- **Task**:
Print all entries precisely as they are written.

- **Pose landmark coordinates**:
###

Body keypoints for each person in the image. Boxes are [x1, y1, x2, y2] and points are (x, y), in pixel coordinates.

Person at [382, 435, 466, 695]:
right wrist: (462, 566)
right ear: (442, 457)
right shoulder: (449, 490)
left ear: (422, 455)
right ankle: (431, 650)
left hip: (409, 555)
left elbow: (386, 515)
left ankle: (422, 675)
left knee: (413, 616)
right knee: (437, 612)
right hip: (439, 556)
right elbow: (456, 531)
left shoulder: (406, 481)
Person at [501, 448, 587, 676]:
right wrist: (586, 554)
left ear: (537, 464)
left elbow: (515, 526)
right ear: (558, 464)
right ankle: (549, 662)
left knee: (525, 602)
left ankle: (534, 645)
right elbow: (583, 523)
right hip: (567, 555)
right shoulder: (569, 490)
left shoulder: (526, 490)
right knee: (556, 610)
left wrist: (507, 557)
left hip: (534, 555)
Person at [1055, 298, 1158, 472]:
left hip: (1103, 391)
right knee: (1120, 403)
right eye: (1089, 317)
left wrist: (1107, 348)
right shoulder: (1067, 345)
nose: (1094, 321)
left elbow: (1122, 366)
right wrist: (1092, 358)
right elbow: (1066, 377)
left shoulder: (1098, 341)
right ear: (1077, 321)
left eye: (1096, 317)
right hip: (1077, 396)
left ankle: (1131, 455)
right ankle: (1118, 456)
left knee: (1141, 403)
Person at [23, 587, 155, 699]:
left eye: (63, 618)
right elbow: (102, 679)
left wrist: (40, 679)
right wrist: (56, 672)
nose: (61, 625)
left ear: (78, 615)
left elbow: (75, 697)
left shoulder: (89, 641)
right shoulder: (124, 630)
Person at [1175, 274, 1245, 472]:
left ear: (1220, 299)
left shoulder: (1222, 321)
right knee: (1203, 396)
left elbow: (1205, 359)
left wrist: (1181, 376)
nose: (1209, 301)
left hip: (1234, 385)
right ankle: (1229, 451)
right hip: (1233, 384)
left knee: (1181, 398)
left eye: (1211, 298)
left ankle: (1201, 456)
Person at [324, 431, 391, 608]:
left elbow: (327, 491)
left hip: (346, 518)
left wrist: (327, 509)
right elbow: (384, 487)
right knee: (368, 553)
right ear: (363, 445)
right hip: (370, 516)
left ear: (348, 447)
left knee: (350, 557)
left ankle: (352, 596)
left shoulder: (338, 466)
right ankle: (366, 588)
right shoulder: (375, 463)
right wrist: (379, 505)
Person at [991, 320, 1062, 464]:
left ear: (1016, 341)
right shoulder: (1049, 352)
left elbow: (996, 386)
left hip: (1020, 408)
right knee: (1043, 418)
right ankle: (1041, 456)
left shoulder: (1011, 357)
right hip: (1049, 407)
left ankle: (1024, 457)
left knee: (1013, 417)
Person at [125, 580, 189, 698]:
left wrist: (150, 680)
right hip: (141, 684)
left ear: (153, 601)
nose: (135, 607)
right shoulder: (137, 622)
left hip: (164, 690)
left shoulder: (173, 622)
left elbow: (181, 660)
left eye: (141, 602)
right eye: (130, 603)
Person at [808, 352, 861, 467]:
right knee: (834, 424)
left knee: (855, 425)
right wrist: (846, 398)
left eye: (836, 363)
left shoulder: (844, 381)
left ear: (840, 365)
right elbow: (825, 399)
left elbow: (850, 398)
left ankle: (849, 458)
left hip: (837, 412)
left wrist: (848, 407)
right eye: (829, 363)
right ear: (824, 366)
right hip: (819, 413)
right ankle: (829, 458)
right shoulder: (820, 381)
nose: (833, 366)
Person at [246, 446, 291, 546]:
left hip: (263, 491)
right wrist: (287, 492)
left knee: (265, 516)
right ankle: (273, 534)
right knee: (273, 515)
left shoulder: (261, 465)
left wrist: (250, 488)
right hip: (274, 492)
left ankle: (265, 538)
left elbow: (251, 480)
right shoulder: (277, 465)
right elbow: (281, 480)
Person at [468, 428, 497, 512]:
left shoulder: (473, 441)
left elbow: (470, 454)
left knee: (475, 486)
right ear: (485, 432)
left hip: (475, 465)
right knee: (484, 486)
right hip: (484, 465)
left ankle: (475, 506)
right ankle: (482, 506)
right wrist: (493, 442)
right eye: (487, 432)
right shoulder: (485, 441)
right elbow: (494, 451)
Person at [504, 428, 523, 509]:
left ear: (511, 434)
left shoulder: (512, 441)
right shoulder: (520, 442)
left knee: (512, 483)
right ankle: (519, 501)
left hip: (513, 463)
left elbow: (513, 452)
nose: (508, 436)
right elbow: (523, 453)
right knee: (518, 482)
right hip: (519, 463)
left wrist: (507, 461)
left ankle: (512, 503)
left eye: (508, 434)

###

- **Response area**:
Body keypoints for each person in the image. Boxes are [x1, y1, x2, y2] and points are (x, y), in pixel coordinates.

Person at [382, 435, 466, 695]:
right wrist: (462, 566)
right ear: (442, 457)
right shoulder: (449, 490)
left ear: (422, 455)
right ankle: (431, 650)
left hip: (409, 555)
left elbow: (386, 515)
left ankle: (422, 675)
left knee: (413, 616)
right knee: (437, 612)
right hip: (439, 556)
right elbow: (456, 531)
left shoulder: (406, 481)
Person at [501, 448, 587, 676]:
right wrist: (586, 554)
left ear: (537, 464)
left elbow: (515, 526)
right ear: (558, 464)
right ankle: (549, 662)
left knee: (525, 602)
left ankle: (534, 645)
right elbow: (583, 523)
right hip: (567, 555)
right shoulder: (569, 490)
left shoulder: (526, 490)
right knee: (556, 610)
left wrist: (507, 557)
left hip: (534, 555)
Person at [1055, 298, 1158, 472]:
left hip: (1103, 391)
right knee: (1120, 403)
right eye: (1089, 317)
left wrist: (1107, 348)
right shoulder: (1067, 345)
nose: (1094, 321)
left elbow: (1122, 366)
right wrist: (1092, 358)
right elbow: (1066, 377)
left shoulder: (1098, 341)
right ear: (1077, 321)
left eye: (1096, 317)
right hip: (1077, 396)
left ankle: (1131, 455)
right ankle: (1118, 456)
left knee: (1141, 403)
Person at [23, 587, 155, 699]:
left eye: (63, 618)
right elbow: (102, 679)
left wrist: (40, 679)
right wrist: (56, 672)
nose: (61, 625)
left ear: (78, 615)
left elbow: (75, 697)
left shoulder: (89, 641)
right shoulder: (124, 630)
Person at [1175, 274, 1245, 472]:
left ear: (1220, 299)
left shoulder: (1222, 321)
right knee: (1203, 396)
left elbow: (1205, 359)
left wrist: (1181, 376)
nose: (1209, 301)
left hip: (1234, 385)
right ankle: (1229, 451)
right hip: (1233, 384)
left knee: (1181, 398)
left eye: (1211, 298)
left ankle: (1201, 456)
Person at [324, 431, 391, 608]:
left elbow: (327, 491)
left hip: (346, 518)
left wrist: (327, 509)
right elbow: (384, 487)
right knee: (368, 553)
right ear: (363, 445)
right hip: (370, 516)
left ear: (348, 447)
left knee: (350, 557)
left ankle: (352, 596)
left shoulder: (338, 466)
right ankle: (366, 588)
right shoulder: (375, 463)
right wrist: (379, 505)
Person at [991, 320, 1062, 464]:
left ear: (1016, 341)
right shoulder: (1049, 352)
left elbow: (996, 386)
left hip: (1020, 408)
right knee: (1043, 418)
right ankle: (1041, 456)
left shoulder: (1011, 357)
right hip: (1049, 407)
left ankle: (1024, 457)
left knee: (1013, 417)
Person at [125, 580, 189, 698]:
left wrist: (150, 680)
right hip: (141, 684)
left ear: (153, 601)
nose: (135, 607)
right shoulder: (137, 622)
left hip: (164, 690)
left shoulder: (173, 622)
left elbow: (181, 660)
left eye: (141, 602)
right eye: (130, 603)
Person at [808, 352, 861, 467]:
right knee: (834, 424)
left knee: (855, 425)
right wrist: (846, 398)
left eye: (836, 363)
left shoulder: (844, 381)
left ear: (840, 365)
right elbow: (825, 399)
left elbow: (850, 398)
left ankle: (849, 458)
left hip: (837, 412)
left wrist: (848, 407)
right eye: (829, 363)
right ear: (824, 366)
right hip: (819, 413)
right ankle: (829, 458)
right shoulder: (820, 381)
nose: (833, 366)
Person at [246, 446, 291, 546]:
left hip: (263, 491)
right wrist: (287, 492)
left knee: (265, 516)
right ankle: (273, 534)
right knee: (273, 515)
left shoulder: (261, 465)
left wrist: (250, 488)
right hip: (274, 492)
left ankle: (265, 538)
left elbow: (251, 480)
right shoulder: (277, 465)
right elbow: (281, 480)
Person at [468, 428, 497, 512]:
left shoulder: (473, 441)
left elbow: (470, 454)
left knee: (475, 486)
right ear: (485, 432)
left hip: (475, 465)
right knee: (484, 486)
right hip: (484, 465)
left ankle: (475, 506)
right ankle: (482, 506)
right wrist: (493, 442)
right eye: (487, 432)
right shoulder: (485, 441)
right elbow: (494, 451)
Person at [504, 428, 523, 509]:
left ear: (511, 434)
left shoulder: (512, 441)
right shoulder: (520, 442)
left knee: (512, 483)
right ankle: (519, 501)
left hip: (513, 463)
left elbow: (513, 452)
nose: (508, 436)
right elbow: (523, 453)
right knee: (518, 482)
right hip: (519, 463)
left wrist: (507, 461)
left ankle: (512, 503)
left eye: (508, 434)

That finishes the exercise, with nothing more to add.